_PROVIDED PASSAGE_

○ ○ ○ ○ ○

My wonderful world of macOS - nikivi
https://github.com/nikitavoloboev/my-mac-os#readme
======
aquova
I always enjoy seeing a list of programs that people recommend, and there are
quite a few on here that I use myself as well as some that I will need to
check out. In addition, there are a few noteworthy Mac apps that I would also
recommend:

\- Quicksilver - Similar to Alfred and Spotlight, Quicksilver is a free
application that allows you to perform application functions with keybindings.
I also use it to easily use search engines and create custom keybindings. It's
beginning to show its age, but it's a great free alternative and still has an
active plug-in scene.

\- OpenEmu - Easily the best video game emulator suite I've ever seen. A clean
interface, very easy to view and manage your games and installed emulator
cores. I find competing products like Retroarch to be a nightmare in terms of
UI, OpenEmu simply feels clean and easy to use.

\- MacVim - A GUI Vim editor. Combines the versatility of Vim in a modern Mac
application.

\- Quiver - A note-taking app, similar to Evernote. However, Quiver also
supports note taking in both Markdown and LaTeX, which I find very useful.
There is also a phone app, and can sync notes via Dropbox between them.

\- Aseprite - Drawing software focused on creating pixel art.

\- PICO-8 - Create retro-inspired games in Lua.

○ ○ ○ ○ ○

_RECORDS SUPPLIED_
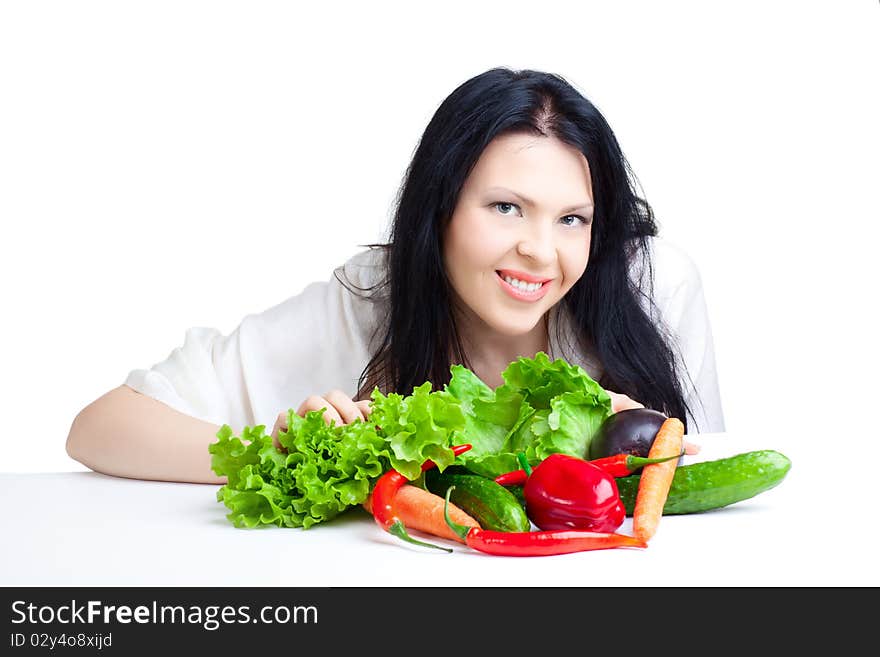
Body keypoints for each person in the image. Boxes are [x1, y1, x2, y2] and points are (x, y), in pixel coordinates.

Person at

○ ○ ○ ○ ○

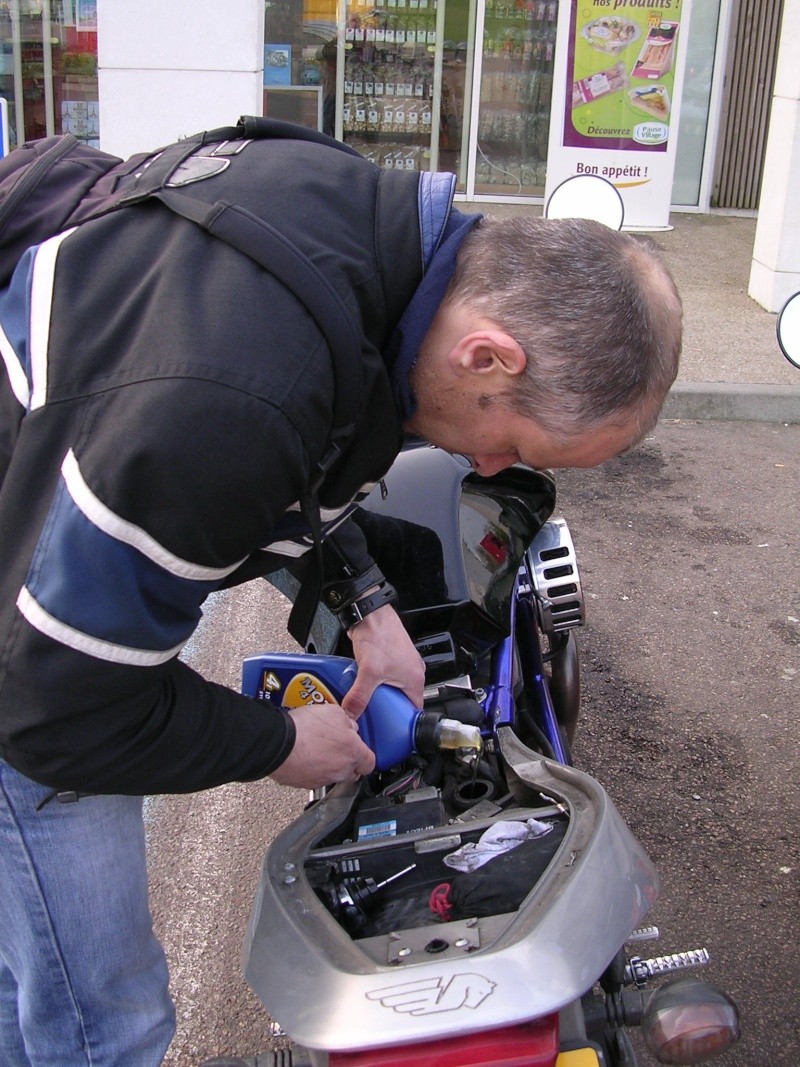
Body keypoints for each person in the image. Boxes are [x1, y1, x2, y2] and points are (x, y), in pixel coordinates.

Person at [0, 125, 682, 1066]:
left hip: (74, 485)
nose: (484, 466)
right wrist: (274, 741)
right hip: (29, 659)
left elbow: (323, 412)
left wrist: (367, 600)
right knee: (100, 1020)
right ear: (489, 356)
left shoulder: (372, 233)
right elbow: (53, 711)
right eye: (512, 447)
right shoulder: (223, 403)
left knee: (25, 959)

○ ○ ○ ○ ○

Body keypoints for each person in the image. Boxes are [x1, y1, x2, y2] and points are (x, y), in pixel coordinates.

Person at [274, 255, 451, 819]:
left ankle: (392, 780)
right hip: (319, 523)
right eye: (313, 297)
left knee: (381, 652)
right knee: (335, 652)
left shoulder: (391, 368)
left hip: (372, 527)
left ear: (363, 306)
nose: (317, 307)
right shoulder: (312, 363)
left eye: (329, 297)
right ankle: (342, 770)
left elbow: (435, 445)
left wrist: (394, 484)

○ ○ ○ ○ ○

_INSTRUCTIONS FOR THE TASK_
Answer these about the macOS app thread:
1. Which two tools is Quicksilver compared to?
2. Through what service does Quiver sync notes with its phone app?
3. In what language does PICO-8 let you create games?
The entries are separate material, unrelated to the macOS app thread.

_TASK OUTPUT_
1. Alfred and Spotlight
2. Dropbox
3. Lua